INFORMATION »
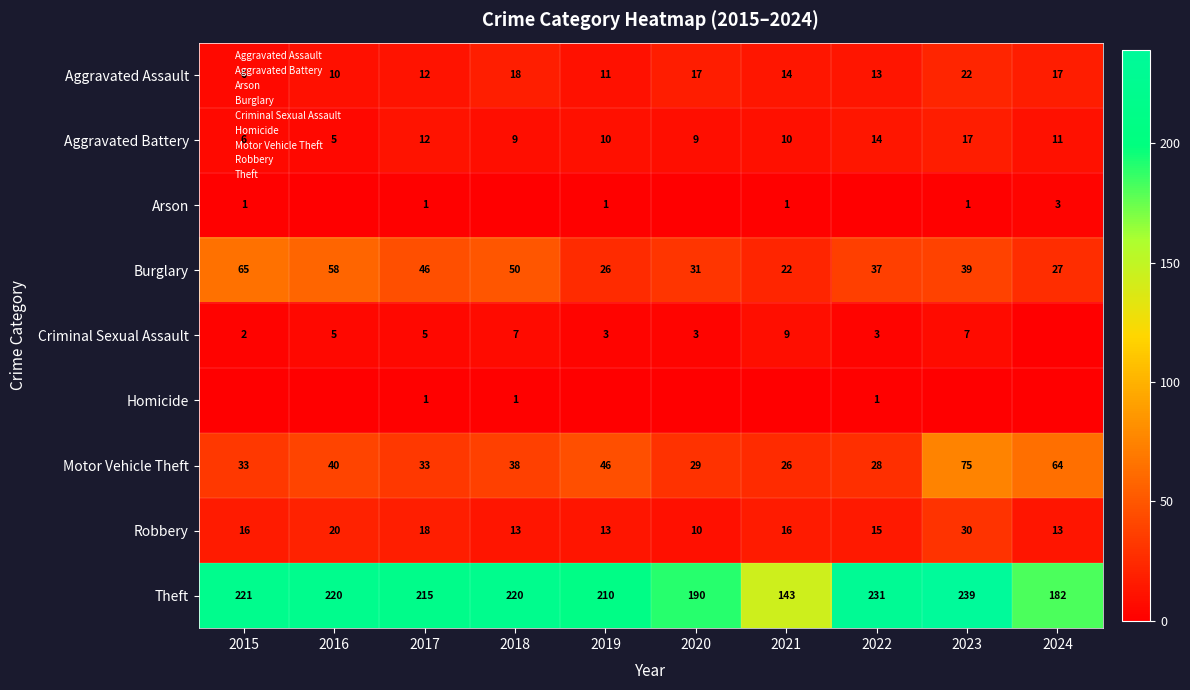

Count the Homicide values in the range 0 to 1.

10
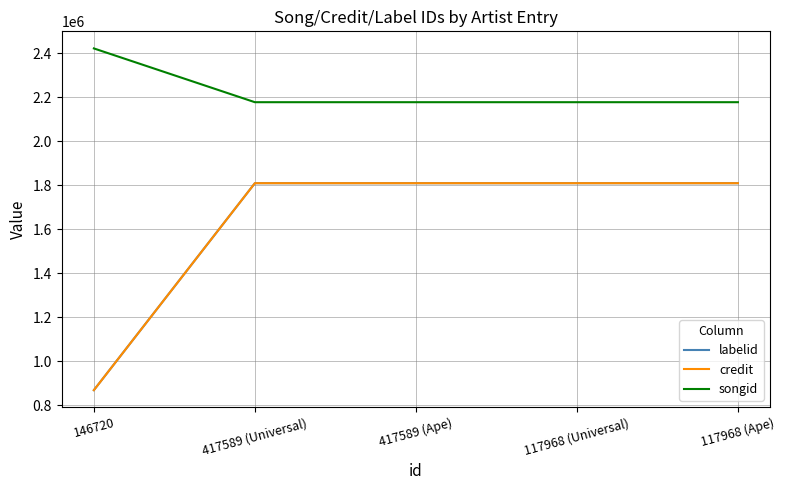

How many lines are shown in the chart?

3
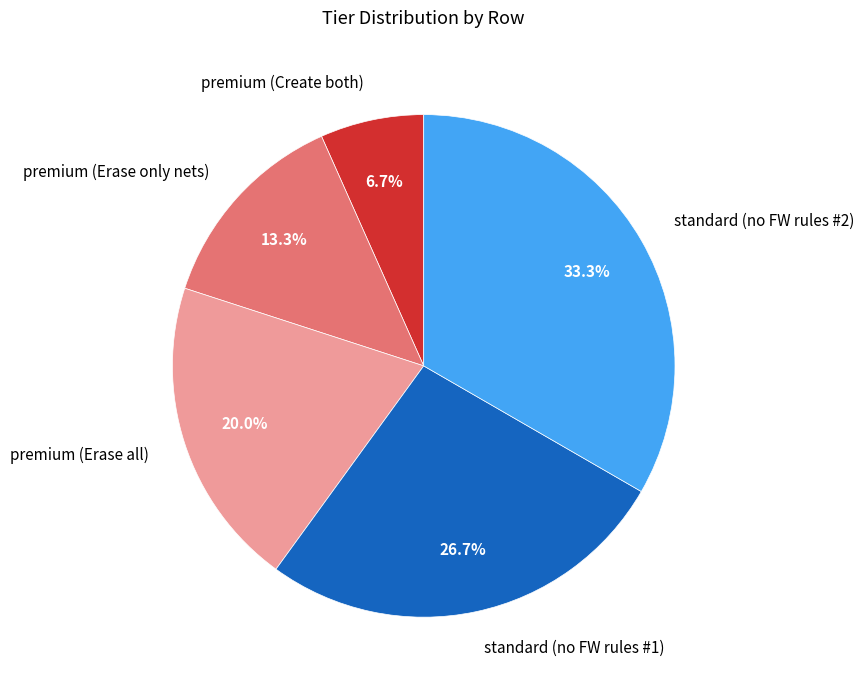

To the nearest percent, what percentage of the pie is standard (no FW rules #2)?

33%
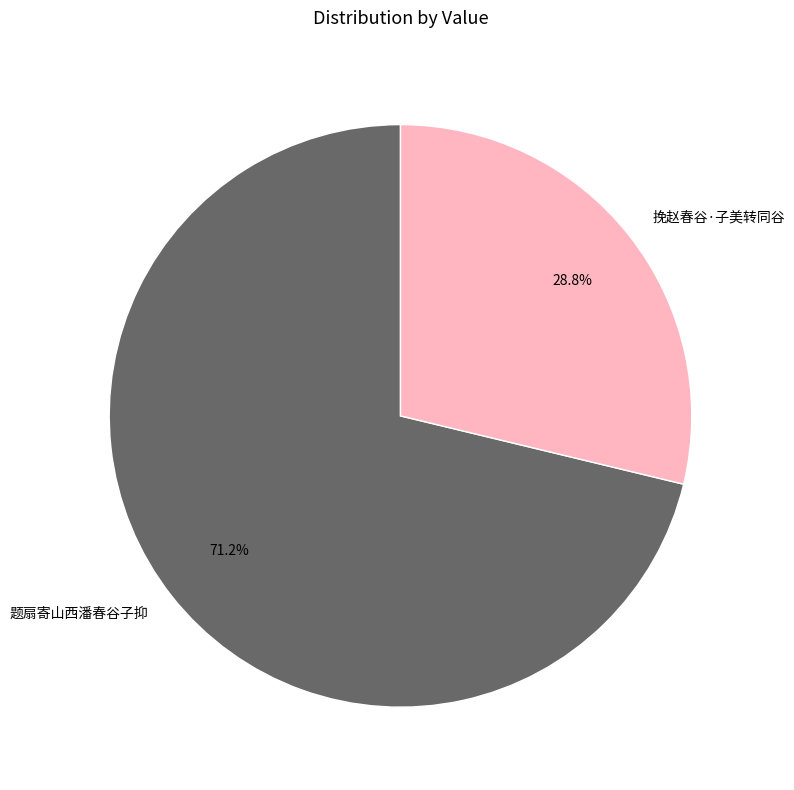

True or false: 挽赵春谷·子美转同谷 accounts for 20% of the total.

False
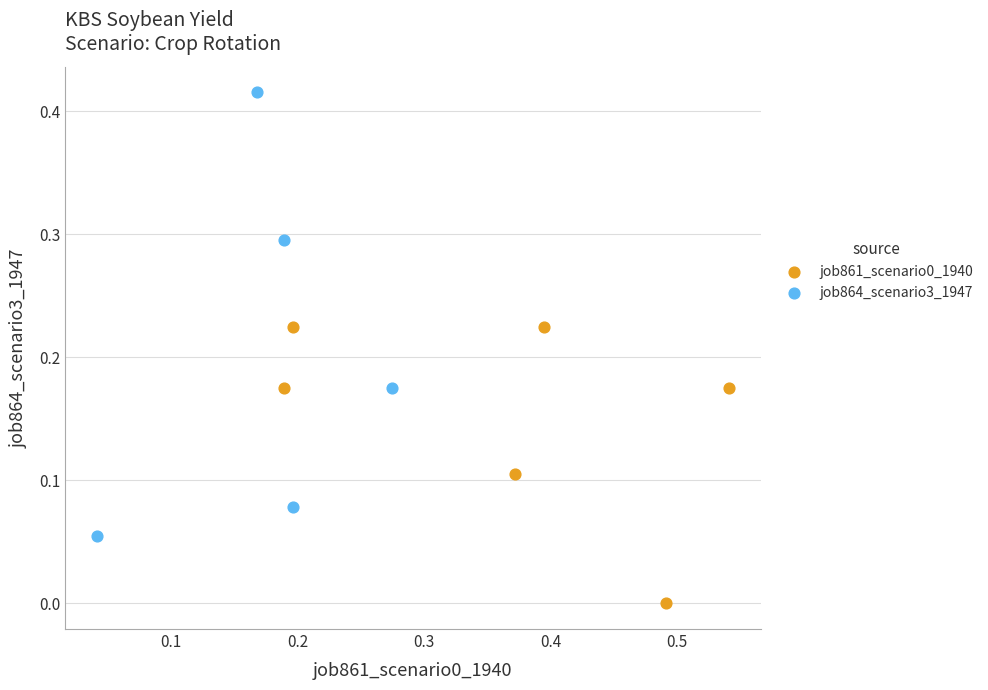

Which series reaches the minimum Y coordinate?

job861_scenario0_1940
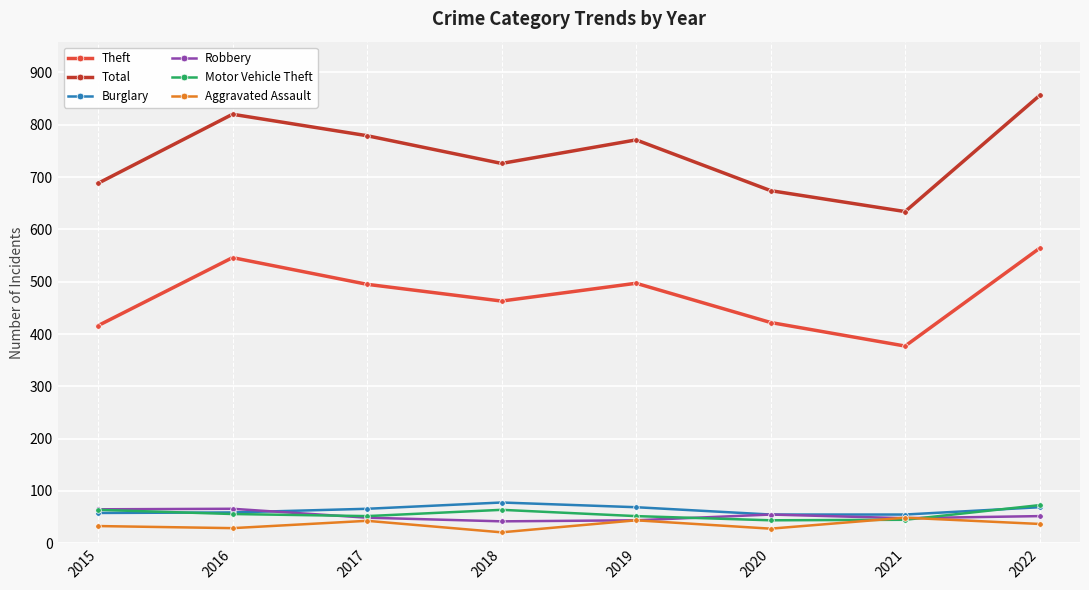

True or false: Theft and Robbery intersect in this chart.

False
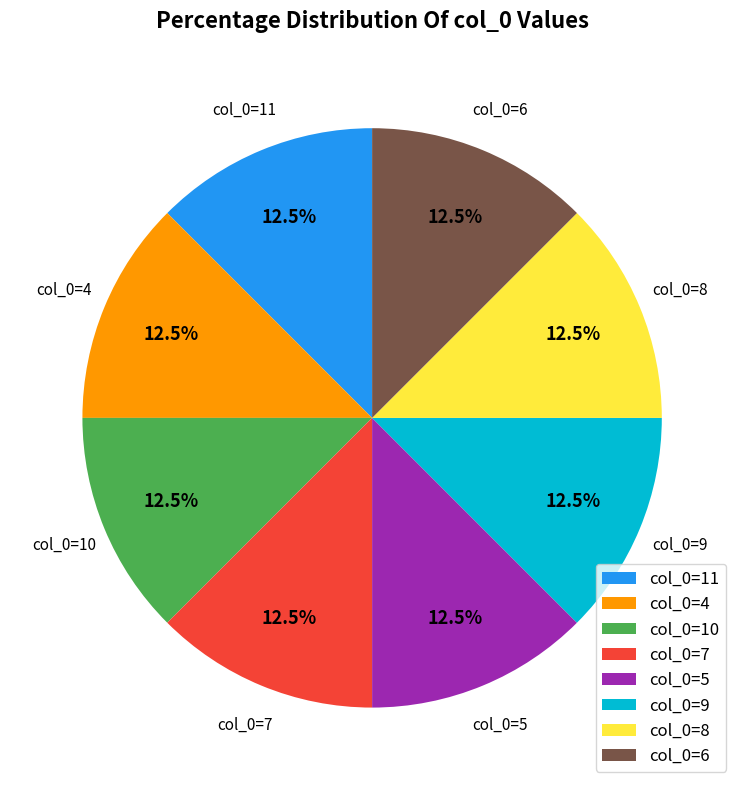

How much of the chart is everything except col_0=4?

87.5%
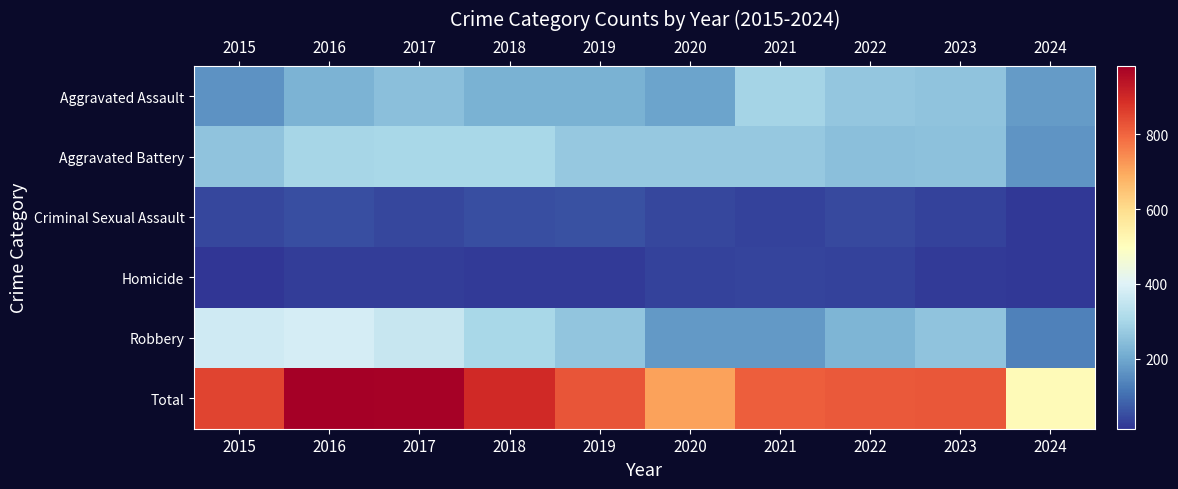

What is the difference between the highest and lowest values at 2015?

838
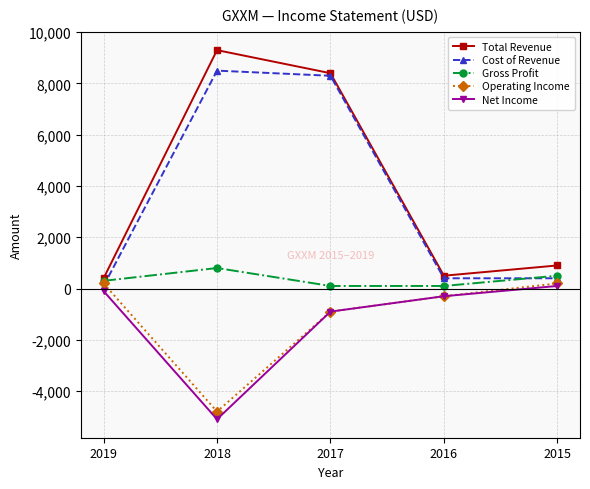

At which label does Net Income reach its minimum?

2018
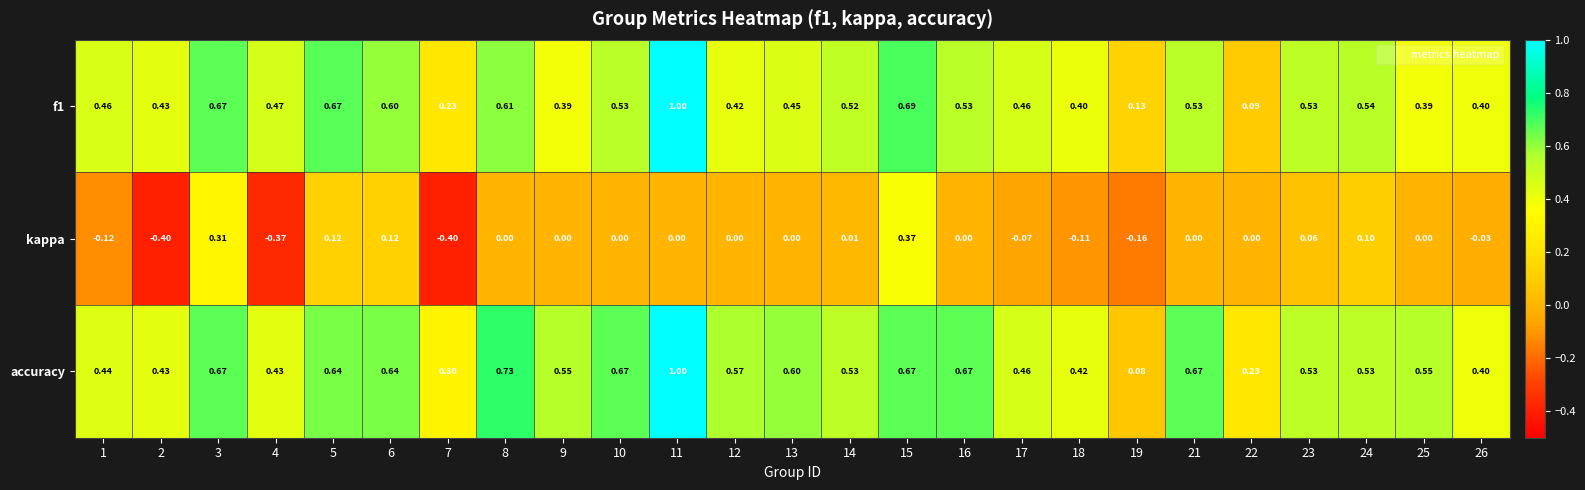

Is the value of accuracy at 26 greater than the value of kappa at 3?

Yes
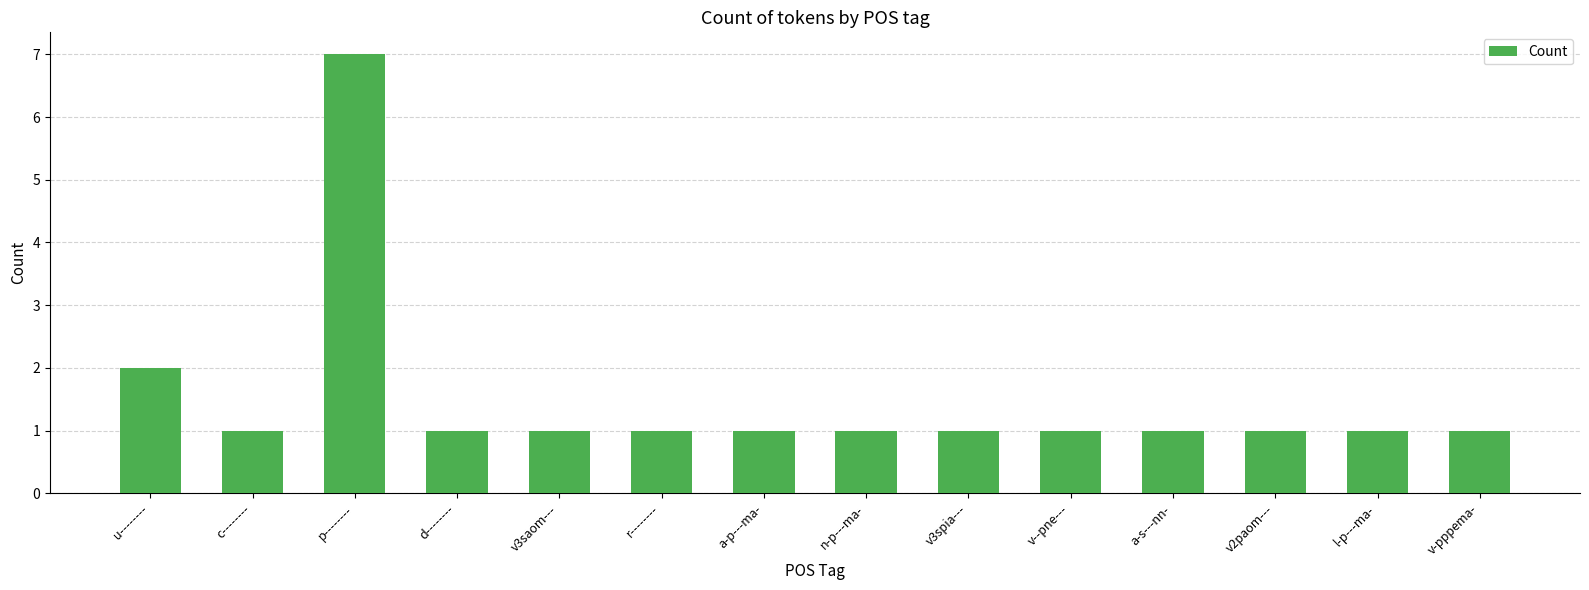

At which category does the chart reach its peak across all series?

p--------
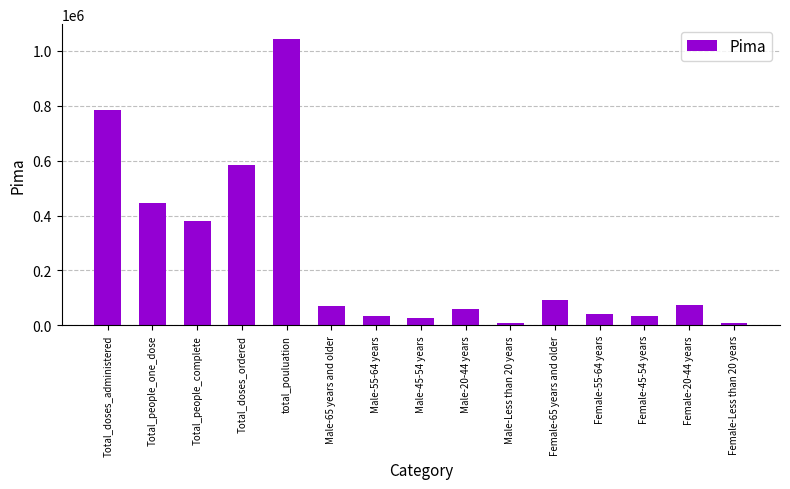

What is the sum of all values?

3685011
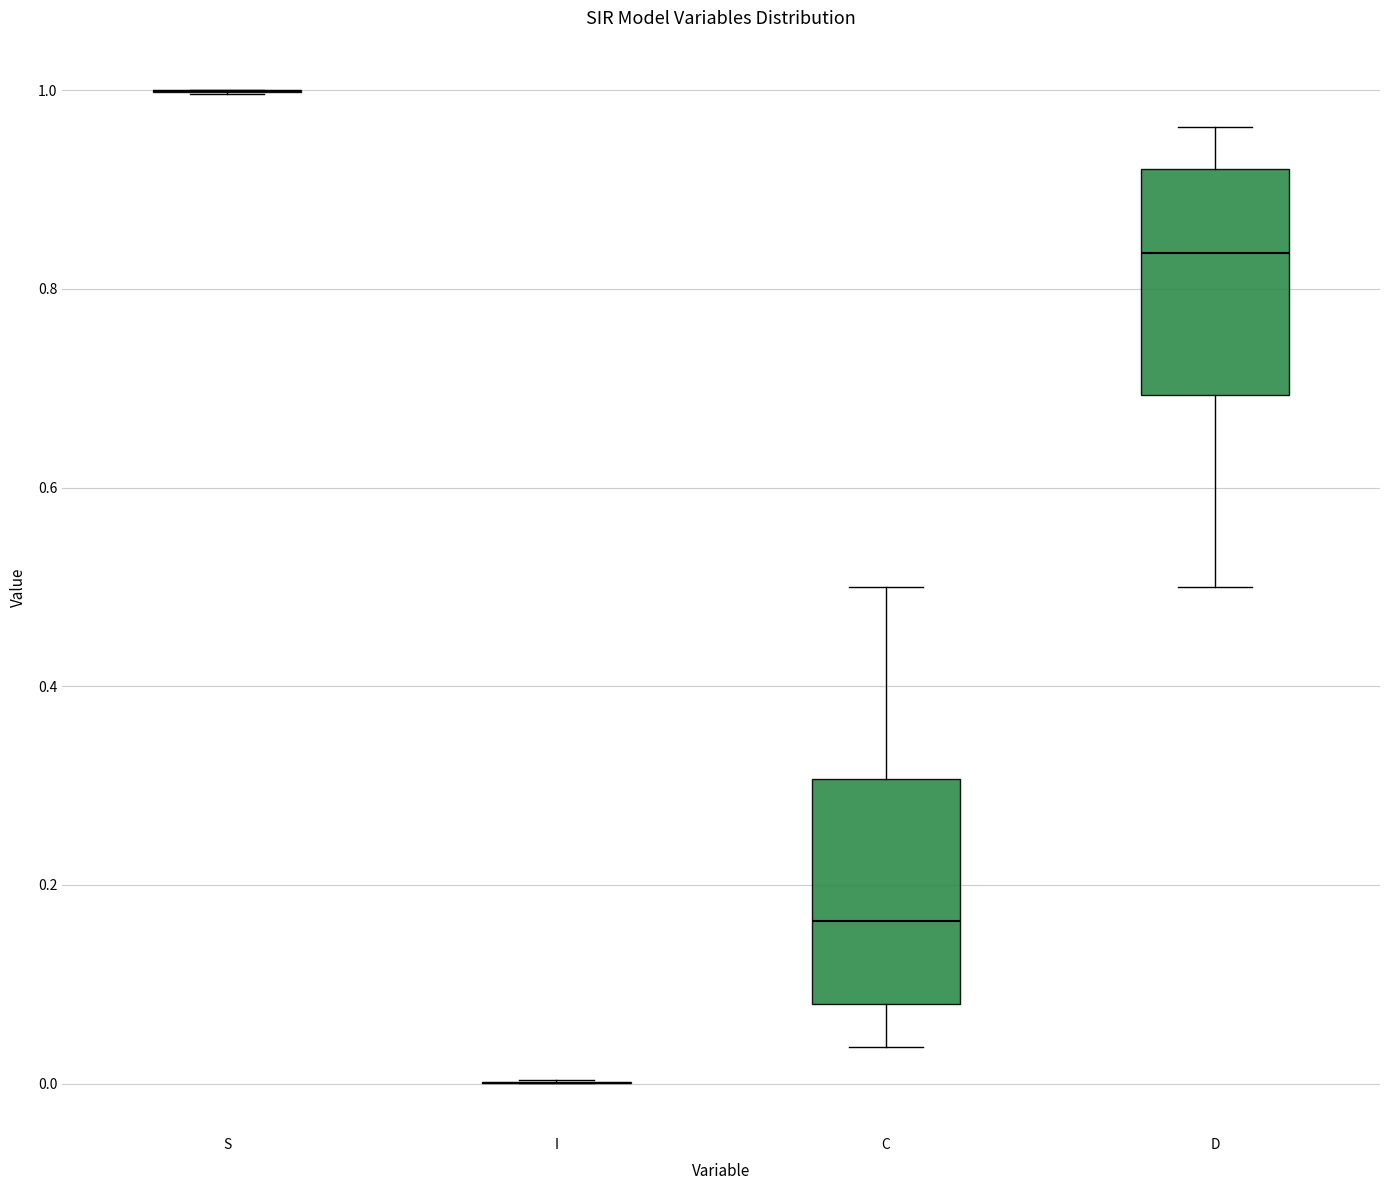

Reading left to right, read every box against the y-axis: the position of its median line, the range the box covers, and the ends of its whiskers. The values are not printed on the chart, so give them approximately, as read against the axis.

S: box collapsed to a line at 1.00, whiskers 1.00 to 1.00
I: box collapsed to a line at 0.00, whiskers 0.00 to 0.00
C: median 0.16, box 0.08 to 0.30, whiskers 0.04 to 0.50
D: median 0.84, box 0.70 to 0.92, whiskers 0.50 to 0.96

DESCRIPTION OF THE TASK » Rewrite the lines from the start of the items through the line containing "Reading left to" as a JSON list of strings, one string per line, with blank lines omitted. Leave the pictures out.

OUTPUT OF THE EXERCISE »
[
  "Count the Homicide values in the range 0 to 1.",
  "10",
  "How many lines are shown in the chart?",
  "3",
  "To the nearest percent, what percentage of the pie is standard (no FW rules #2)?",
  "33%",
  "True or false: 挽赵春谷·子美转同谷 accounts for 20% of the total.",
  "False",
  "Which series reaches the minimum Y coordinate?",
  "job861_scenario0_1940",
  "True or false: Theft and Robbery intersect in this chart.",
  "False",
  "How much of the chart is everything except col_0=4?",
  "87.5%",
  "What is the difference between the highest and lowest values at 2015?",
  "838",
  "At which label does Net Income reach its minimum?",
  "2018",
  "Is the value of accuracy at 26 greater than the value of kappa at 3?",
  "Yes",
  "At which category does the chart reach its peak across all series?",
  "p--------",
  "What is the sum of all values?",
  "3685011",
  "Reading left to right, read every box against the y-axis: the position of its median line, the range the box covers, and the ends of its whiskers. The values are not printed on the chart, so give them approximately, as read against the axis."
]